> Task:
Rewrite all of the items below, changing each "chart" to "graph" and keeping every other word as it is. Omit the pictures from your answer.

++++ Exercise inputs ++++

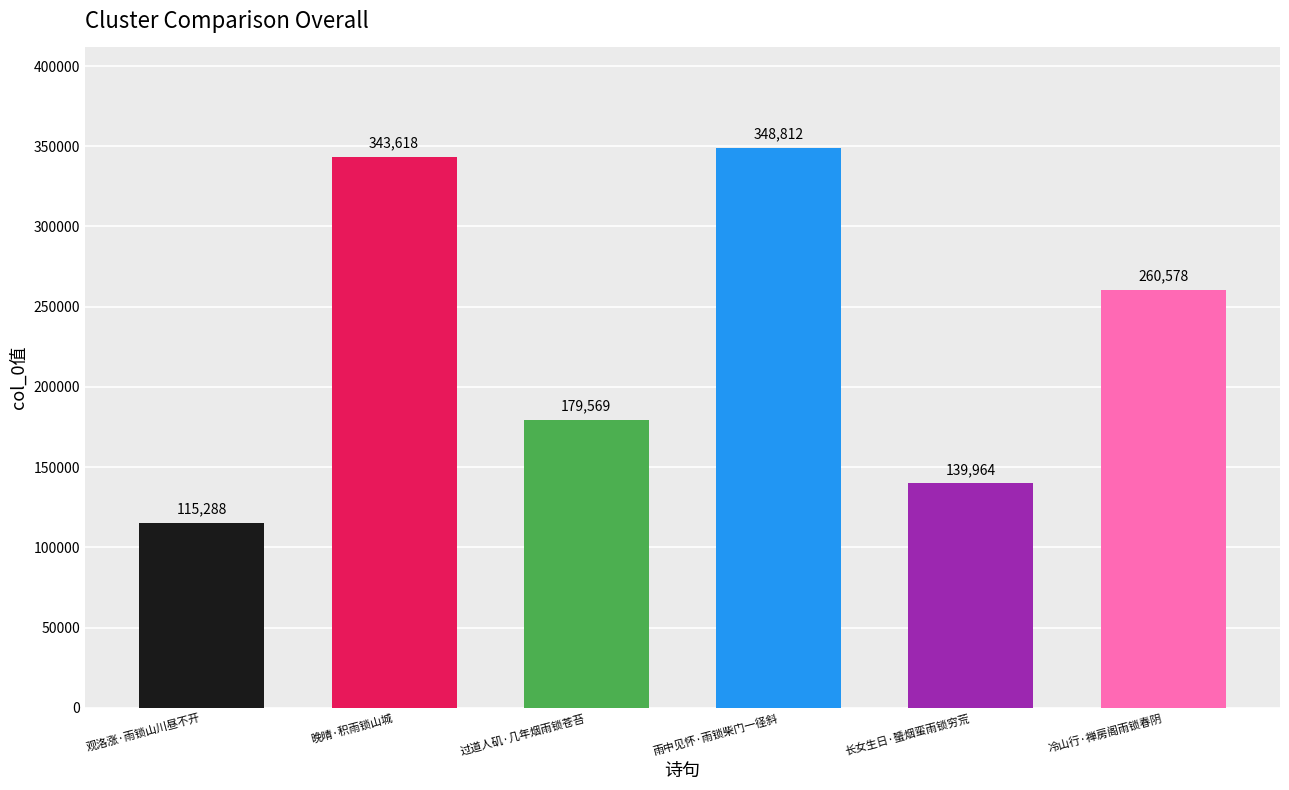

Which label corresponds to the largest value in the chart?

雨中见怀·雨锁柴门一径斜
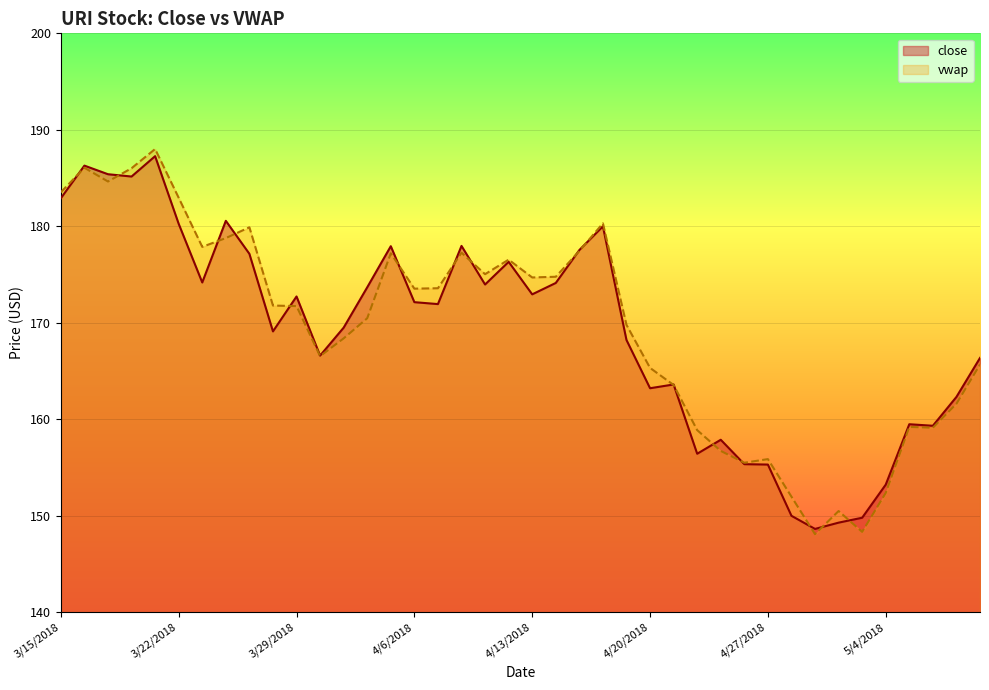

What is the label of the 26th point from the left?

4/20/2018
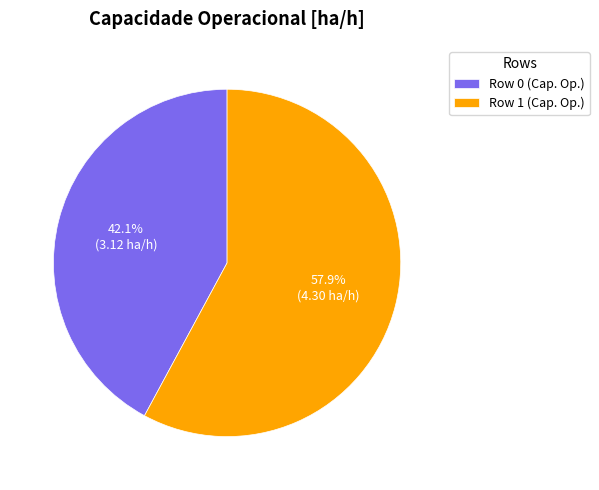

How many slices are in this pie chart?

2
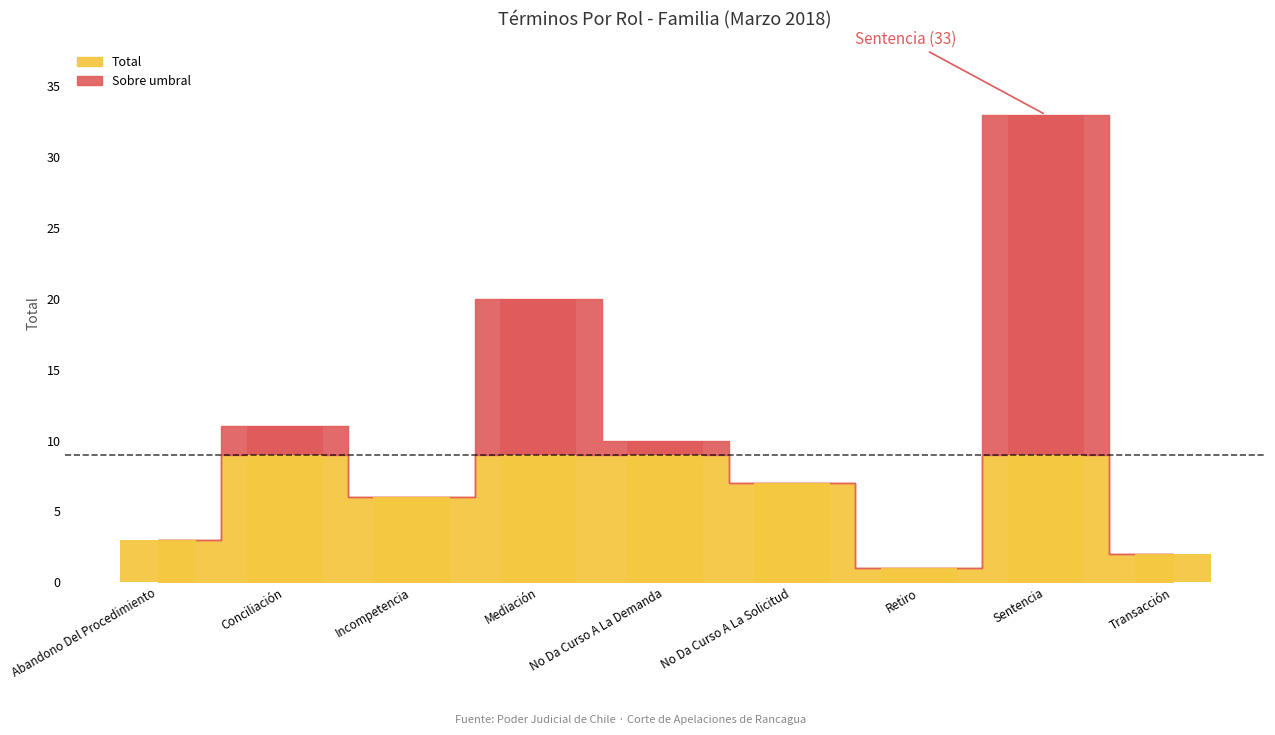

How many values are below 7?

4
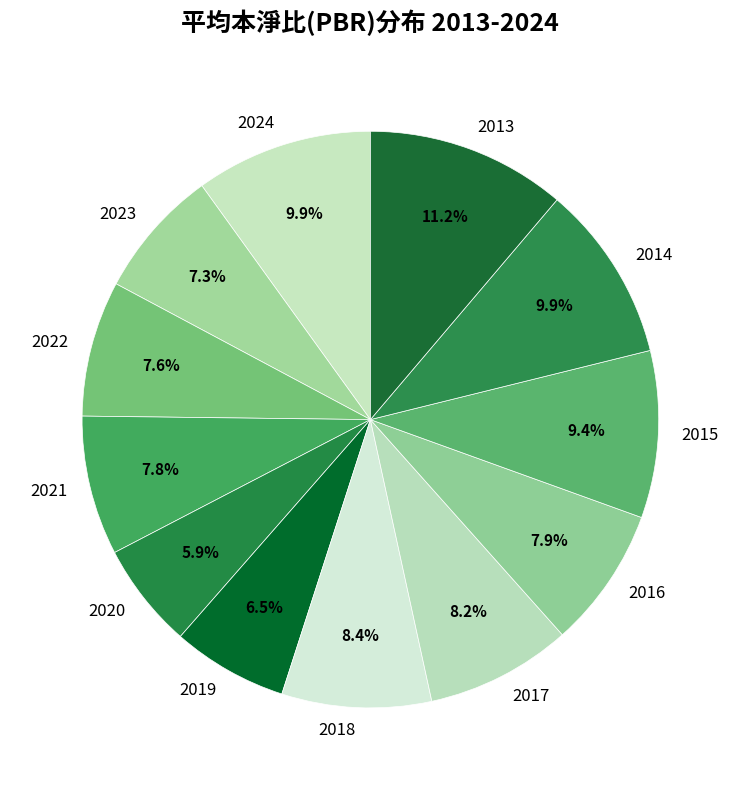

Is it true that 2022 is 15% of the pie?

False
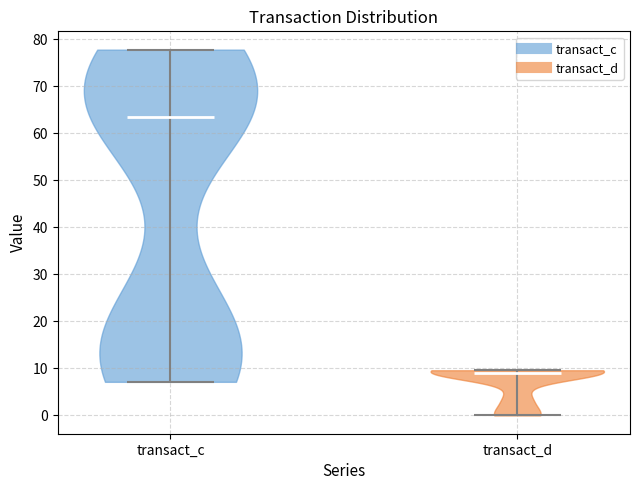

Where does the median line of the violin for transact_d sit on the y-axis? The values are not printed on the chart, so give them approximately, as read against the axis.

9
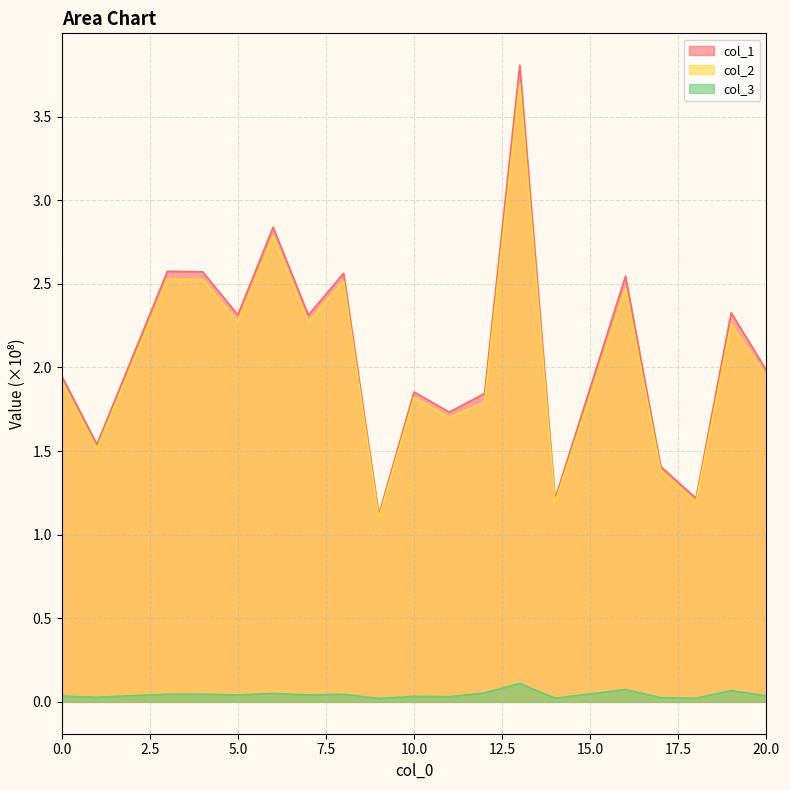

True or false: col_1 and col_3 intersect in this chart.

False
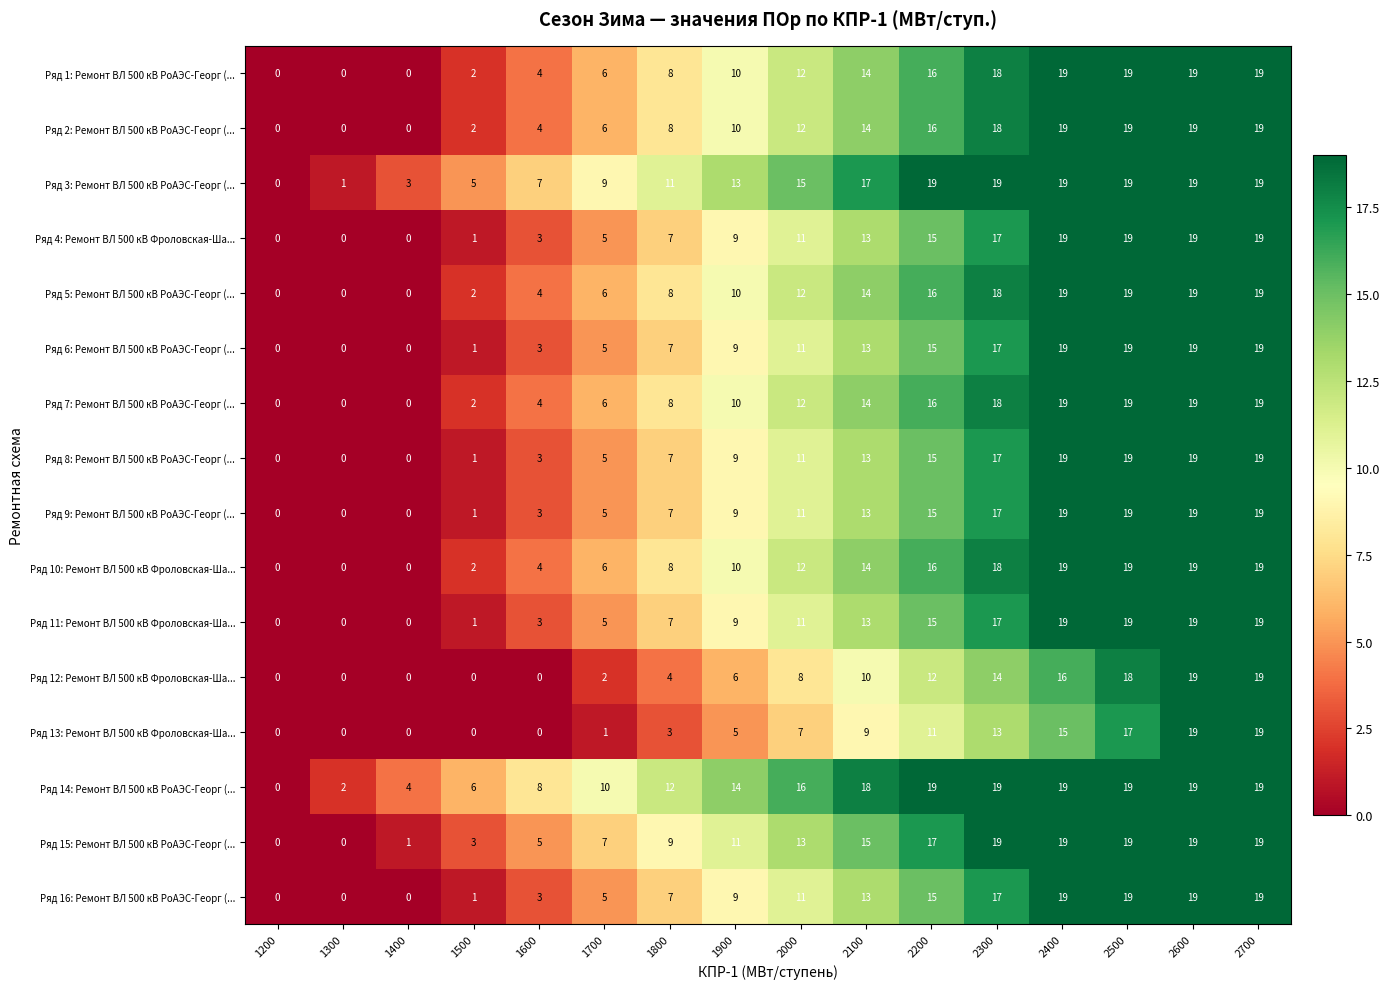

The Ряд 9: Ремонт ВЛ 500 кВ РоАЭС-Георг (... series shows 11 at 2000. True or false?

True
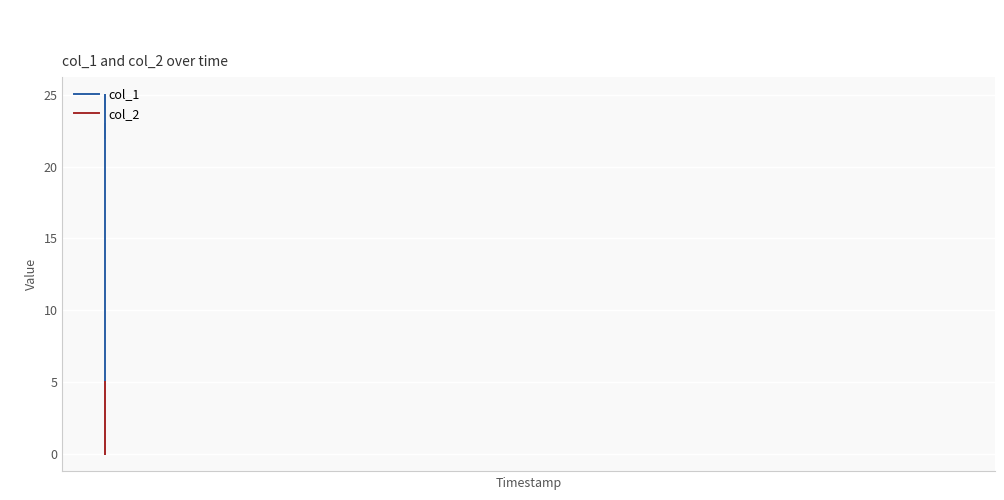

List the series in order of their overall mean, highest first.

col_1, col_2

++++

> Solution for this problem:
Which label corresponds to the largest value in the graph?

雨中见怀·雨锁柴门一径斜

What is the label of the 26th point from the left?

4/20/2018

How many slices are in this pie graph?

2

How many values are below 7?

4

Is it true that 2022 is 15% of the pie?

False

Where does the median line of the violin for transact_d sit on the y-axis? The values are not printed on the graph, so give them approximately, as read against the axis.

9

True or false: col_1 and col_3 intersect in this graph.

False

The Ряд 9: Ремонт ВЛ 500 кВ РоАЭС-Георг (... series shows 11 at 2000. True or false?

True

List the series in order of their overall mean, highest first.

col_1, col_2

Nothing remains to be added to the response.